McVille Airport gets grant to pave runway
Closed since 2007, McVille Airport is one step closer to takeoff.
The airport, which is located between the east side of the Route 28 expressway and the Allegheny River, has received a $650,000 grant from the state to update the airport.
"It's a 75-25 grant," said Tom Kijowski co-owner of the airport. "The state gives us 75 percent of the funding and we pay the other 25 percent."
Kijowski said the money will be used to pave the airport's runway.
When the airport reopens, the runway will be about 3,200 feet long and slightly elevated.
The grant is from PennDOT as part of their aviation development program. The money comes from taxes on jet engine fuel.
McVille received the second largest grant of 18 Pennsylvania airports that shared $4 million the state provided.
Pittsburgh International Airport received the most grant money, receiving $750,000 in funding, according to PennDOT.
The airport was closed in 2007 so strip mining could take place on the property. That mining is complete.

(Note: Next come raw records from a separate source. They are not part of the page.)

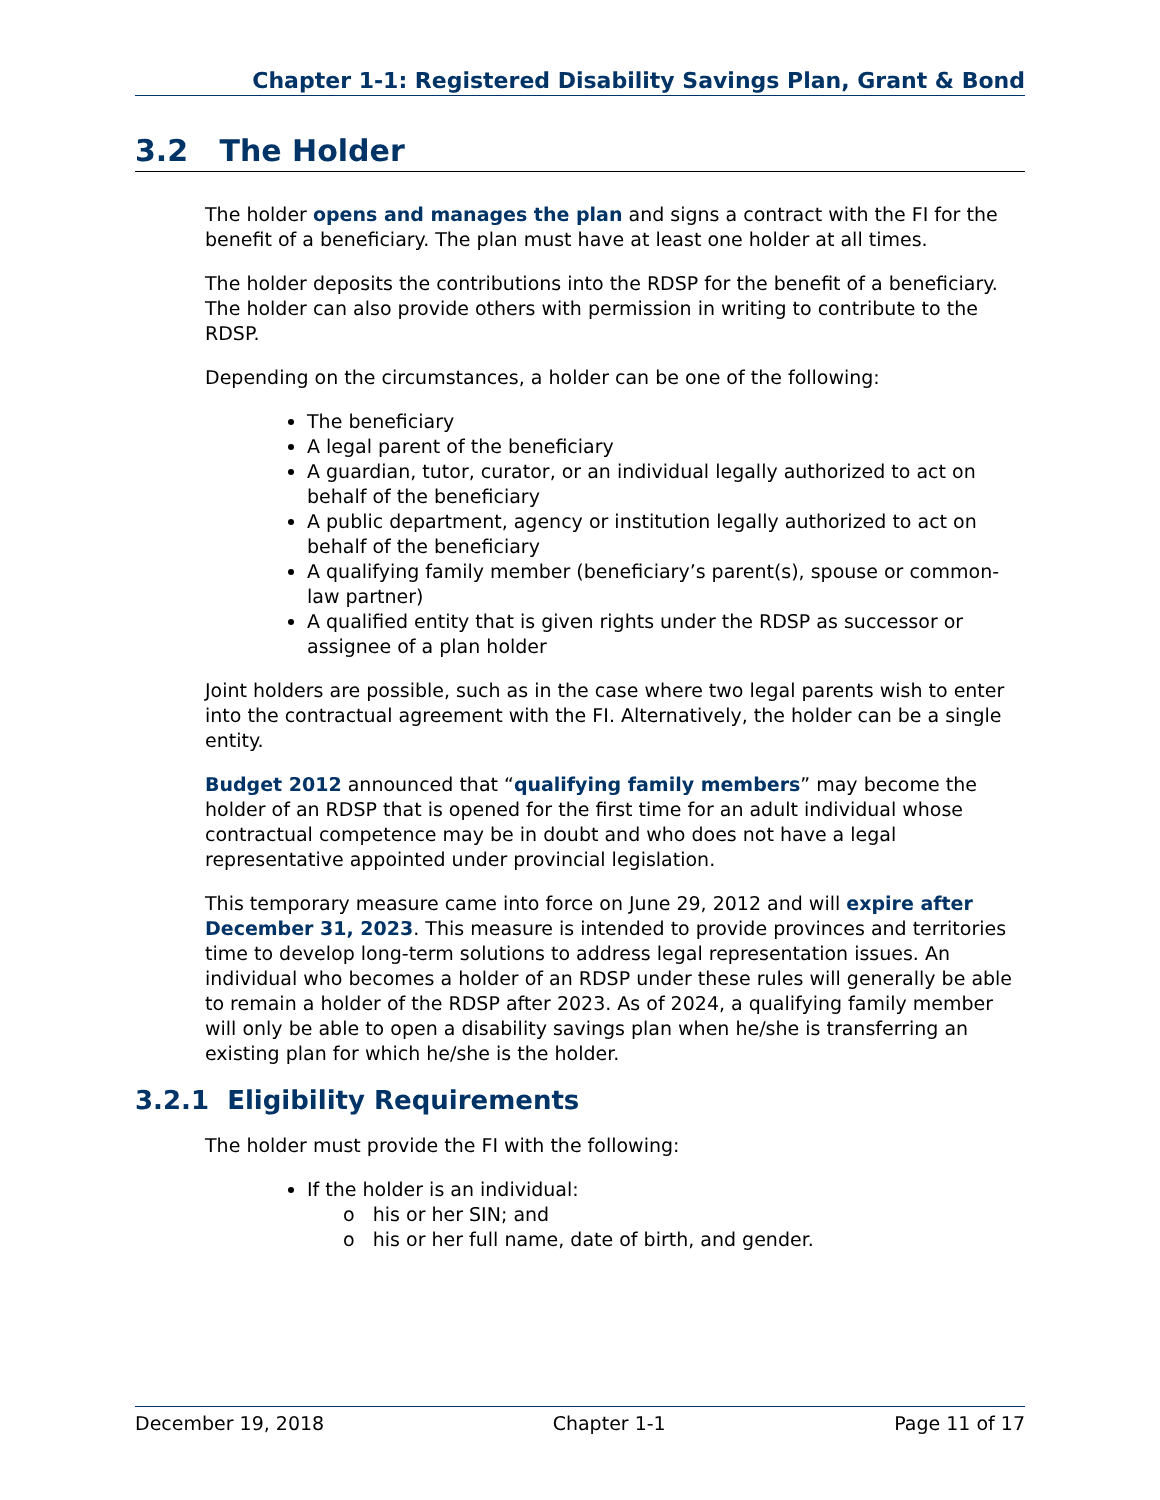Chapter 1-1: Registered Disability Savings Plan, Grant & Bond
3.2 The Holder
The holder opens and manages the plan and signs a contract with the FI for the benefit of a beneficiary. The plan must have at least one holder at all times.
The holder deposits the contributions into the RDSP for the benefit of a beneficiary. The holder can also provide others with permission in writing to contribute to the RDSP.
Depending on the circumstances, a holder can be one of the following:
The beneficiary
A legal parent of the beneficiary
A guardian, tutor, curator, or an individual legally authorized to act on behalf of the beneficiary
A public department, agency or institution legally authorized to act on behalf of the beneficiary
A qualifying family member (beneficiary’s parent(s), spouse or common-law partner)
A qualified entity that is given rights under the RDSP as successor or assignee of a plan holder
Joint holders are possible, such as in the case where two legal parents wish to enter into the contractual agreement with the FI. Alternatively, the holder can be a single entity.
Budget 2012 announced that “qualifying family members” may become the holder of an RDSP that is opened for the first time for an adult individual whose contractual competence may be in doubt and who does not have a legal representative appointed under provincial legislation.
This temporary measure came into force on June 29, 2012 and will expire after December 31, 2023. This measure is intended to provide provinces and territories time to develop long-term solutions to address legal representation issues. An individual who becomes a holder of an RDSP under these rules will generally be able to remain a holder of the RDSP after 2023. As of 2024, a qualifying family member will only be able to open a disability savings plan when he/she is transferring an existing plan for which he/she is the holder.
3.2.1 Eligibility Requirements
The holder must provide the FI with the following:
If the holder is an individual:
o his or her SIN; and
o his or her full name, date of birth, and gender.
December 19, 2018 Chapter 1-1 Page 11 of 17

Before its closing, the airport housed more than 60 planes.
Most of the hangars that housed those planes were torn down to complete the strip mining.
The airport also was home to the Armstrong Aviation flight school, which Kijowski also owns and now operates out of Rock Airport in West Deer.
"We hope to get most of those planes back at McVille when we reopen," he said. "It depends on how many hangars we can get reopened."
While the reopening process has started, the airport is still a long way from taking off.
"We keep telling people we'll be open in the fall of 2012, so that's what we're shooting for," Kijowski said.